------ Records for this exercise ------

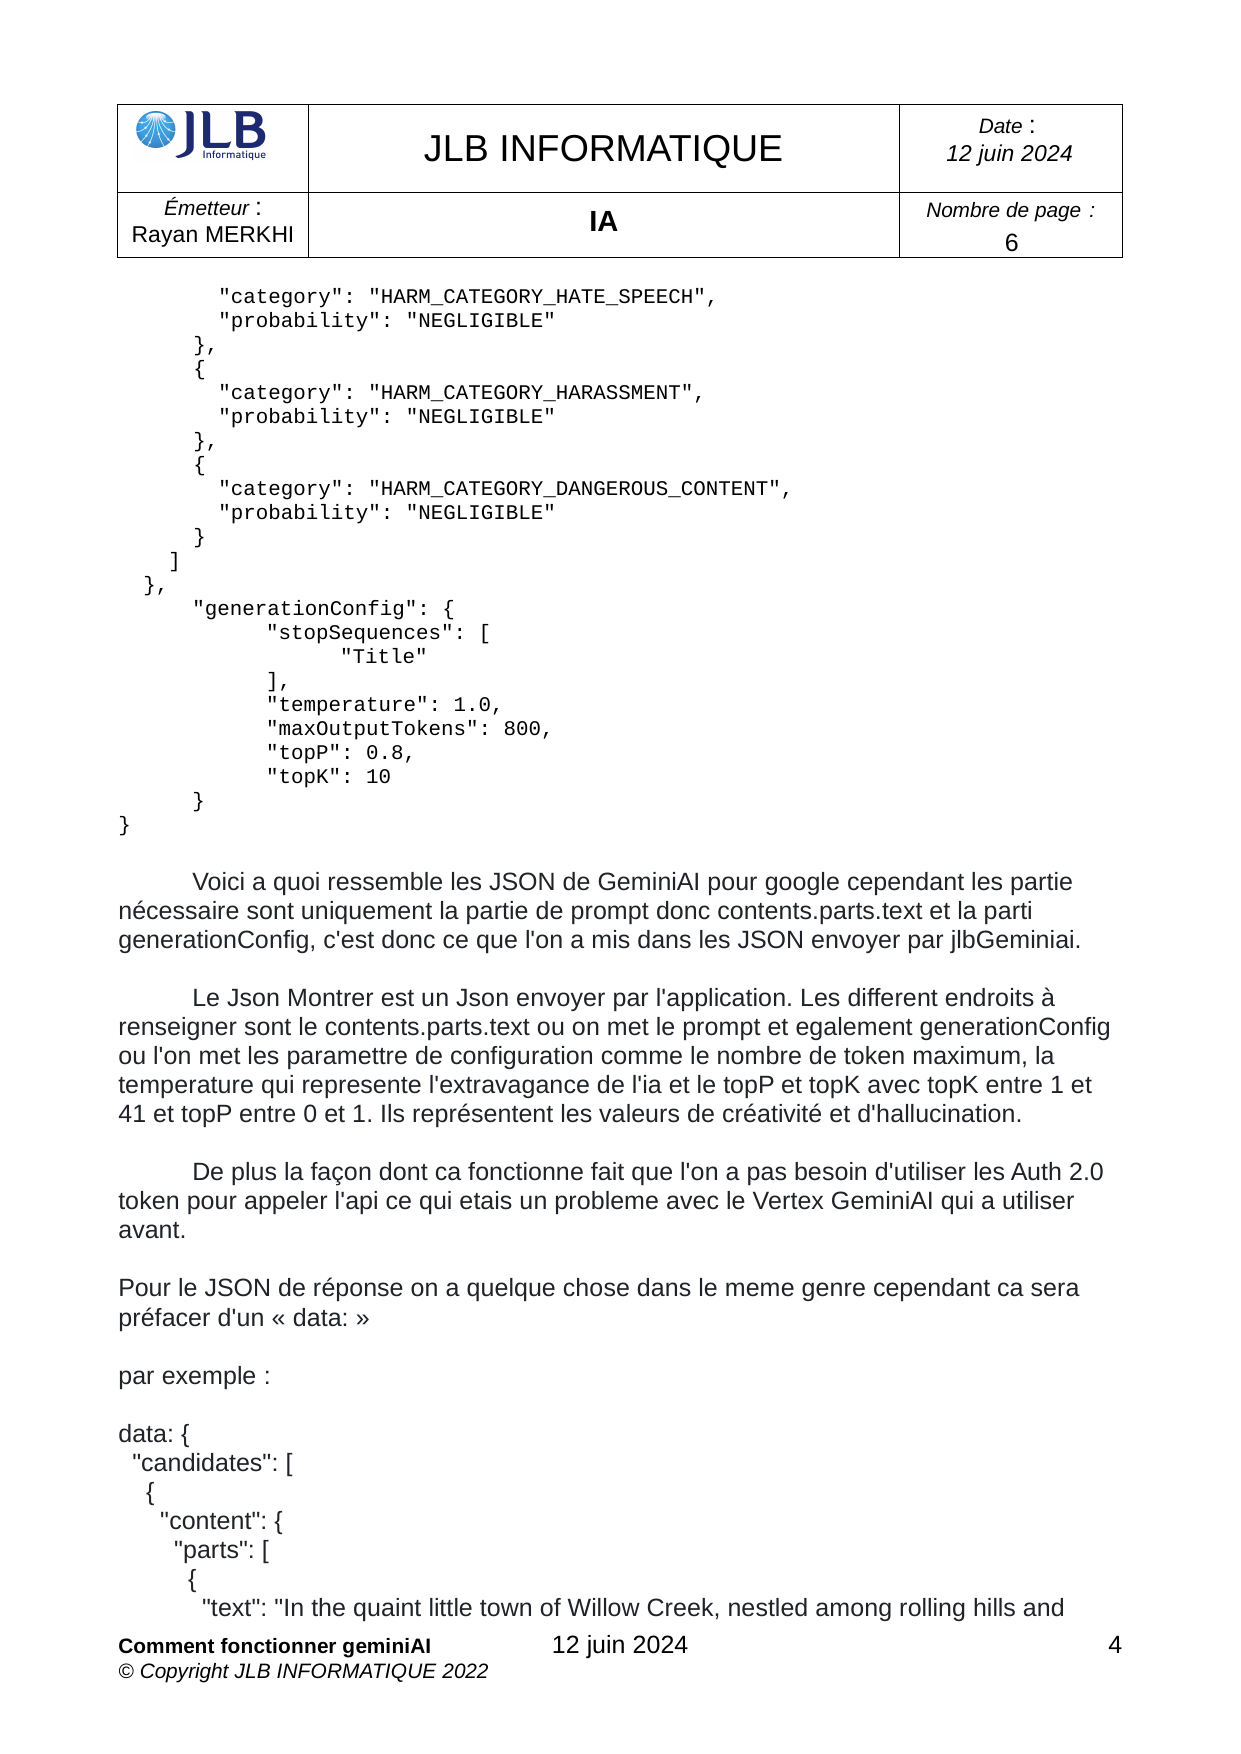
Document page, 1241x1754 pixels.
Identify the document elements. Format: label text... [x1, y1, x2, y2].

text }, [118, 574, 1122, 598]
text data: { "candidates": [ { "content": { "parts": [ { "text": "In the quaint little town of Willow Creek, nestled among rolling hills and [118, 1419, 1122, 1622]
text "probability": "NEGLIGIBLE" [118, 502, 1122, 526]
text "Title" [118, 646, 1122, 670]
text }, [118, 334, 1122, 358]
text Le Json Montrer est un Json envoyer par l'application. Les different endroits à renseigner sont le contents.parts.text ou on met le prompt et egalement generationConfig ou l'on met les paramettre de configuration comme le nombre de token maximum, la temperature qui represente l'extravagance de l'ia et le topP et topK avec topK entre 1 et 41 et topP entre 0 et 1. Ils représentent les valeurs de créativité et d'hallucination. [118, 983, 1122, 1128]
text { [118, 358, 1122, 382]
text "maxOutputTokens": 800, [118, 718, 1122, 742]
text ], [118, 670, 1122, 694]
text "topP": 0.8, [118, 742, 1122, 766]
text "stopSequences": [ [118, 622, 1122, 646]
text "temperature": 1.0, [118, 694, 1122, 718]
text Pour le JSON de réponse on a quelque chose dans le meme genre cependant ca sera préfacer d'un « data: » [118, 1273, 1122, 1331]
text { [118, 454, 1122, 478]
text "category": "HARM_CATEGORY_HATE_SPEECH", [118, 286, 1122, 310]
text ] [118, 550, 1122, 574]
text }, [118, 430, 1122, 454]
text Voici a quoi ressemble les JSON de GeminiAI pour google cependant les partie nécessaire sont uniquement la partie de prompt donc contents.parts.text et la parti generationConfig, c'est donc ce que l'on a mis dans les JSON envoyer par jlbGeminiai. [118, 866, 1122, 954]
text } [118, 813, 1122, 837]
text par exemple : [118, 1361, 1122, 1389]
text "probability": "NEGLIGIBLE" [118, 406, 1122, 430]
text "category": "HARM_CATEGORY_HARASSMENT", [118, 382, 1122, 406]
text } [118, 789, 1122, 813]
text "category": "HARM_CATEGORY_DANGEROUS_CONTENT", [118, 478, 1122, 502]
text } [118, 526, 1122, 550]
text "generationConfig": { [118, 598, 1122, 622]
text "topK": 10 [118, 766, 1122, 789]
picture [134, 108, 268, 162]
text "probability": "NEGLIGIBLE" [118, 310, 1122, 334]
text De plus la façon dont ca fonctionne fait que l'on a pas besoin d'utiliser les Auth 2.0 token pour appeler l'api ce qui etais un probleme avec le Vertex GeminiAI qui a utiliser avant. [118, 1157, 1122, 1244]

------

• _What you need to do_: Substitute "LOW" for every occurrence of "NEGLIGIBLE" in the data, reproducing all other lines unchanged and omitting the pictures.

• _Answer to this exercise_:
Document page, 1241x1754 pixels.
Identify the document elements. Format: label text... [x1, y1, x2, y2].

text }, [118, 574, 1122, 598]
text data: { "candidates": [ { "content": { "parts": [ { "text": "In the quaint little town of Willow Creek, nestled among rolling hills and [118, 1419, 1122, 1622]
text "probability": "LOW" [118, 502, 1122, 526]
text "Title" [118, 646, 1122, 670]
text }, [118, 334, 1122, 358]
text Le Json Montrer est un Json envoyer par l'application. Les different endroits à renseigner sont le contents.parts.text ou on met le prompt et egalement generationConfig ou l'on met les paramettre de configuration comme le nombre de token maximum, la temperature qui represente l'extravagance de l'ia et le topP et topK avec topK entre 1 et 41 et topP entre 0 et 1. Ils représentent les valeurs de créativité et d'hallucination. [118, 983, 1122, 1128]
text { [118, 358, 1122, 382]
text "maxOutputTokens": 800, [118, 718, 1122, 742]
text ], [118, 670, 1122, 694]
text "topP": 0.8, [118, 742, 1122, 766]
text "stopSequences": [ [118, 622, 1122, 646]
text "temperature": 1.0, [118, 694, 1122, 718]
text Pour le JSON de réponse on a quelque chose dans le meme genre cependant ca sera préfacer d'un « data: » [118, 1273, 1122, 1331]
text { [118, 454, 1122, 478]
text "category": "HARM_CATEGORY_HATE_SPEECH", [118, 286, 1122, 310]
text ] [118, 550, 1122, 574]
text }, [118, 430, 1122, 454]
text Voici a quoi ressemble les JSON de GeminiAI pour google cependant les partie nécessaire sont uniquement la partie de prompt donc contents.parts.text et la parti generationConfig, c'est donc ce que l'on a mis dans les JSON envoyer par jlbGeminiai. [118, 866, 1122, 954]
text } [118, 813, 1122, 837]
text par exemple : [118, 1361, 1122, 1389]
text "probability": "LOW" [118, 406, 1122, 430]
text "category": "HARM_CATEGORY_HARASSMENT", [118, 382, 1122, 406]
text } [118, 789, 1122, 813]
text "category": "HARM_CATEGORY_DANGEROUS_CONTENT", [118, 478, 1122, 502]
text } [118, 526, 1122, 550]
text "generationConfig": { [118, 598, 1122, 622]
text "topK": 10 [118, 766, 1122, 789]
picture [134, 108, 268, 162]
text "probability": "LOW" [118, 310, 1122, 334]
text De plus la façon dont ca fonctionne fait que l'on a pas besoin d'utiliser les Auth 2.0 token pour appeler l'api ce qui etais un probleme avec le Vertex GeminiAI qui a utiliser avant. [118, 1157, 1122, 1244]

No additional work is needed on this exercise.